In any event, and as a rule of thumb, board minutes/resolutions should record formal discussions and (crucially) all decisions made at a meeting. Minutes do not need to read like a transcript of the meeting. Commercial discussions that do not result in a formal decision being made need not be recorded. However, some companies use board minutes as a catalogue of such discussions (which can be a helpful historical reference tool). There is an interesting difference here between UK/EU companies and US companies, which is that EU/UK companies tend to record discussions that lead to formal decisions in far more detail than their US counterparts (the latter typically recording simply that “discussions ensued”, for example).

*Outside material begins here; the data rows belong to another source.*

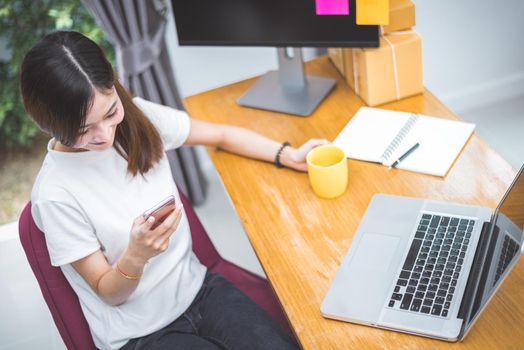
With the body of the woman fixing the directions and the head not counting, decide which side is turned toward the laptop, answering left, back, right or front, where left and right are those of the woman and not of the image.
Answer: front

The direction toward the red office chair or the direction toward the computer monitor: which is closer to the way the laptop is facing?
the red office chair

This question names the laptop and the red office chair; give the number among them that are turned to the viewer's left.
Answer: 1

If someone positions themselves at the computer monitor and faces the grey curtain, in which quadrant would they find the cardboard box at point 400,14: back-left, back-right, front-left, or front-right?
back-right

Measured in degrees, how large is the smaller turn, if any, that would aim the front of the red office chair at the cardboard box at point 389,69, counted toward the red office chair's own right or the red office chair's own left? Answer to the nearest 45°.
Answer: approximately 45° to the red office chair's own left

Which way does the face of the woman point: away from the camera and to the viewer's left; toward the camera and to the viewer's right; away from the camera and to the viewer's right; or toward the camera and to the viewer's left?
toward the camera and to the viewer's right

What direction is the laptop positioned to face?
to the viewer's left

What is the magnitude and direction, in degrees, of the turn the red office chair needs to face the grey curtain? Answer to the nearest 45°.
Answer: approximately 135° to its left

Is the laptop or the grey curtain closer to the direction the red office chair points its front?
the laptop

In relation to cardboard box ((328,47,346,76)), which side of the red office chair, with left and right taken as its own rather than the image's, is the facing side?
left

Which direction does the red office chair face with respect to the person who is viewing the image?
facing the viewer and to the right of the viewer

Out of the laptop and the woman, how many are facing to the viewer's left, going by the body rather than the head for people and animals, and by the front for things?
1

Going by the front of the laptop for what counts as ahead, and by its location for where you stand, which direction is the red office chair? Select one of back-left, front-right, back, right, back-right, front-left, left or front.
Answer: front
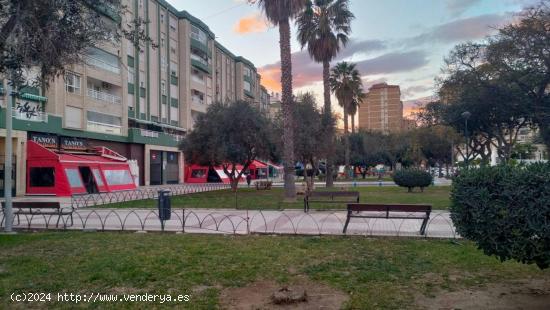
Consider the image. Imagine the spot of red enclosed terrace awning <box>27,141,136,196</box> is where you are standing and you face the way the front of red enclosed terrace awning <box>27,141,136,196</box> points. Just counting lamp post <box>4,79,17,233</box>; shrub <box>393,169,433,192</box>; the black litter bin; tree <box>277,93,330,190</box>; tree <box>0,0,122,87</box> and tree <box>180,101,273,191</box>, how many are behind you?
0

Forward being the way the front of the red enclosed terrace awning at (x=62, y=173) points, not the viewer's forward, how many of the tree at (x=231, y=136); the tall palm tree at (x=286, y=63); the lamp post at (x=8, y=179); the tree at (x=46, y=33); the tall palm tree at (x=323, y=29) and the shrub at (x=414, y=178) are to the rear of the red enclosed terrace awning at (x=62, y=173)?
0

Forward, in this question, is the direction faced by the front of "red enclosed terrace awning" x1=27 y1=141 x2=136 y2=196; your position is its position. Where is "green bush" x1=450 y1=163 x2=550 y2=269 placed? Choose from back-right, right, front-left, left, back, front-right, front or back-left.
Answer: front-right

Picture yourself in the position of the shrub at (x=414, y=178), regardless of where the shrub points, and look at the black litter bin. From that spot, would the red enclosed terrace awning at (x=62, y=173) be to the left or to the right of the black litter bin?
right

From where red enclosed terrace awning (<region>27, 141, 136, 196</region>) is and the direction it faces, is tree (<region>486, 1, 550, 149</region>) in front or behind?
in front

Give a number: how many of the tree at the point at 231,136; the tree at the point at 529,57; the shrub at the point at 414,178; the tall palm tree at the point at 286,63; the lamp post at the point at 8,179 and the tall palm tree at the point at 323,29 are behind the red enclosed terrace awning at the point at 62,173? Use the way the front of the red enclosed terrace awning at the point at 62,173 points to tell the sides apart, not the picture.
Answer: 0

Practical tips (for good minutes)

Irrespective of the nature/business/size of the company and what is being discussed/decided at a particular meeting, a good set of minutes should include most, if not all, of the following:

  1. Pre-meeting. Ensure that all directors receive an accurate, up-to-date board pack (agenda and reading materials) ahead of the meeting and with sufficient time (5–7 days) to prepare for the meeting. This doesn’t need to be recorded in the minutes, but it sets the tone and expectations for the meeting.
  2. Company details. Company name, number and registered address.
  3. Meeting details. Date, time and place of where the meeting was held.
  4. Attendee details. Name those who were in attendance (whether in person or remotely), who was absent, and indicate who was nominated as chairperson.
  5. Quorum. Note that the meeting was duly convened and that a quorum was present.
  6. Purpose and background. Describe the purpose of the meeting, i.e. that it was convened to approve a specific action or transaction. Explain the commercial rationale for the proposed action/transaction, and the financial and/or legal advice received in relation to it. Use this as an opportunity to define important terms.
  7. Declaration of directors' interests. List the directors and their respective interests in the business being transacted in the meeting. Check the articles for approving director conflicts and whether interested directors may count in relation to quorum and voting.
  8. Documents. List the material documents (and whether in draft or final form) produced and considered at the meeting.
  9. Resolutions. Clearly record the formal decisions (resolutions) taken by the directors. Take care to explain that the proposed action/transaction is in the best interests of the company. Note, resolutions may be conditional on something else occurring, such as a shareholders’ resolution being passed.
  10. Practicalities. For example, where a transaction is approved, note that the company (not the directors) will be entering into that transaction and that the directors are authorised to execute the relevant documents (whether by simple contract or deed).
  11. Administration. The directors, secretary or external solicitors should be instructed to carry out relevant administrative tasks in relation to the director resolutions, e.g. Companies House filings, updating statutory books, issuing share certificates etc.
  12. Sign and date. Ensure that (i) the chairman or all directors (where unanimous decisions are required) sign the minutes/resolutions, and (ii) that the minutes/resolutions are dated. Unsigned, undated board minutes are incredibly common, and an easy fix to keep your records in good order.